I have a string that is looking something like this: /a/b/c/d/ the string can be just /a/ or it can be /a/b/..../z/ very long.

I would like to catch all the various bits in this string [ /a/b/c/d/ ] as follows: $1 = /a/ $2 = b/ $3 = c/ $4 = d/

and so on for each added bit. The bits in between the "/" contains mainly [alphnums].

I've tried every regex version of this that I can think of and most don't return a damn thing, and others return the wrong things. A few days ago I thought I got this regex stuff, but now I'm in serious doubt.

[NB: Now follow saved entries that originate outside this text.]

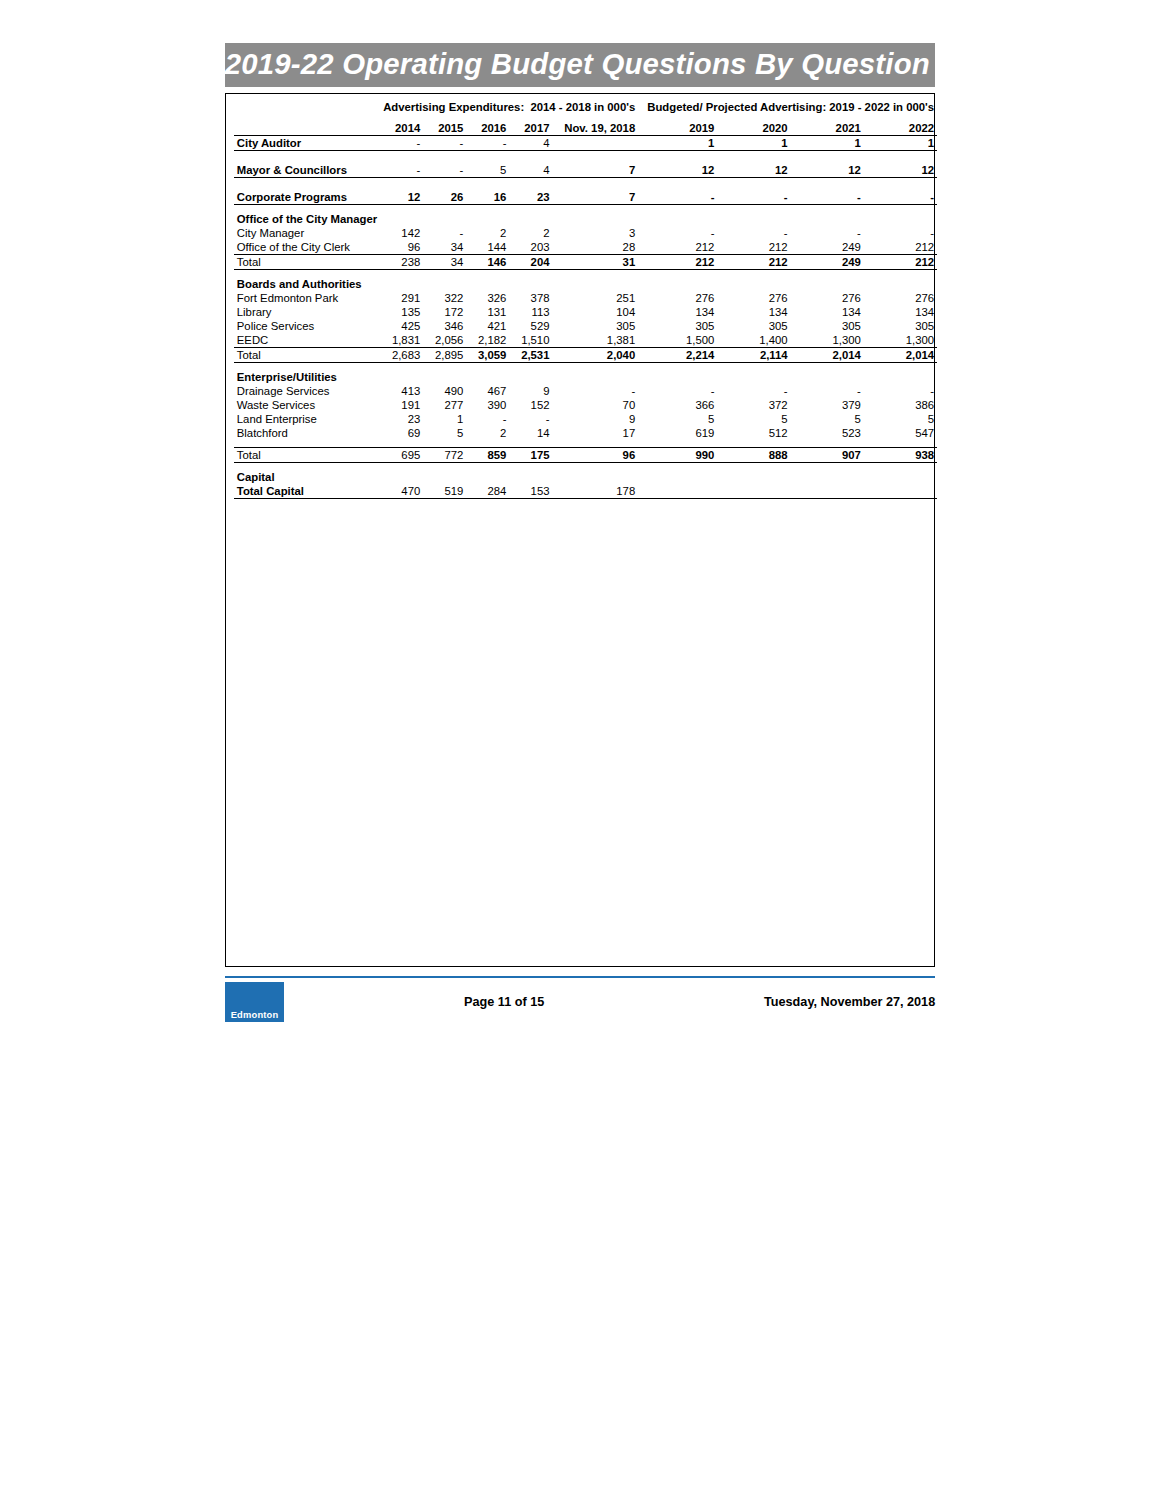2019-22 Operating Budget Questions By Question #
| | Advertising Expenditures: 2014 - 2018 in 000's | | Budgeted/ Projected Advertising: 2019 - 2022 in 000's |
| | 2014 | 2015 | 2016 | 2017 | Nov. 19, 2018 | | 2019 | 2020 | 2021 | 2022 |
| City Auditor | - | - | - | 4 | | | 1 | 1 | 1 | 1 |
| Mayor & Councillors | - | - | 5 | 4 | 7 | | 12 | 12 | 12 | 12 |
| Corporate Programs | 12 | 26 | 16 | 23 | 7 | | - | - | - | - |
| Office of the City Manager | |
| City Manager | 142 | - | 2 | 2 | 3 | | - | - | - | - |
| Office of the City Clerk | 96 | 34 | 144 | 203 | 28 | | 212 | 212 | 249 | 212 |
| Total | 238 | 34 | 146 | 204 | 31 | | 212 | 212 | 249 | 212 |
| Boards and Authorities | |
| Fort Edmonton Park | 291 | 322 | 326 | 378 | 251 | | 276 | 276 | 276 | 276 |
| Library | 135 | 172 | 131 | 113 | 104 | | 134 | 134 | 134 | 134 |
| Police Services | 425 | 346 | 421 | 529 | 305 | | 305 | 305 | 305 | 305 |
| EEDC | 1,831 | 2,056 | 2,182 | 1,510 | 1,381 | | 1,500 | 1,400 | 1,300 | 1,300 |
| Total | 2,683 | 2,895 | 3,059 | 2,531 | 2,040 | | 2,214 | 2,114 | 2,014 | 2,014 |
| Enterprise/Utilities | |
| Drainage Services | 413 | 490 | 467 | 9 | - | | - | - | - | - |
| Waste Services | 191 | 277 | 390 | 152 | 70 | | 366 | 372 | 379 | 386 |
| Land Enterprise | 23 | 1 | - | - | 9 | | 5 | 5 | 5 | 5 |
| Blatchford | 69 | 5 | 2 | 14 | 17 | | 619 | 512 | 523 | 547 |
| Total | 695 | 772 | 859 | 175 | 96 | | 990 | 888 | 907 | 938 |
| Capital | |
| Total Capital | 470 | 519 | 284 | 153 | 178 | | | | | |
Edmonton
Page 11 of 15
Tuesday, November 27, 2018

I know that I can workaround the problem by doing other things, but it's become a bit of a burden on my mind. I'd like to know where I'm going wrong 'cause I can't see it at the moment and that drives me mad.

Extremely over the top grateful for any help. :)

Kind regards,

Mats

---- "TextMate, coding with an incredible sense of joy and ease" - www.macromates.com -

Show replies by date

Jonathan Chaffer

7 Apr 7 Apr

7:46 p.m.

On Apr 7, 2005, at 1:26 PM, Mats Persson wrote:

...

OK, for way too many hours I have been trying to get this seemingly simple Perl compatible regex to work out, but I just can't seem to do it. I'm about to give up, move to a dark cave and shun computers for life. :(

The problem:

I have a string that is looking something like this: /a/b/c/d/ the string can be just /a/ or it can be /a/b/..../z/ very long.

I would like to catch all the various bits in this string [ /a/b/c/d/ ] as follows: $1 = /a/ $2 = b/ $3 = c/ $4 = d/

and so on for each added bit. The bits in between the "/" contains mainly [alphnums].

I've tried every regex version of this that I can think of and most don't return a damn thing, and others return the wrong things. A few days ago I thought I got this regex stuff, but now I'm in serious doubt.

I don't think you can do this, as I mentioned on IRC. You can easily match an entire string of that form: /([^/]*/)+

The problem comes in getting the captures you want. Each set of parens will get you *one* capture, not many. As TextMate's help puts it: "On repetition, the last string captured is reported."

If you want to get multiple captures, you have to have multiple parens, which necessitates knowing how many (or at least the max number of) captures you have. For example:

/([^/]*/)([^/]*/)?([^/]*/)?([^/]*/)?([^/]*/)?([^/]*/)?([^/]*/)? ([^/]*/)*

Typically you'd solve this by having a regex that matches one time, and reporting multiple matches. In PHP, this would mean preg_match_all(), though you could solve this problem easier with explode().

Mats Persson

11 Apr 11 Apr

11:47 a.m.

Thanks everyone for your replies. Much appreciated!

Even though I've been working with regex on and off for many years I still find myself communicating with it in gestures and facial expressions rather than fluent talk. ;-)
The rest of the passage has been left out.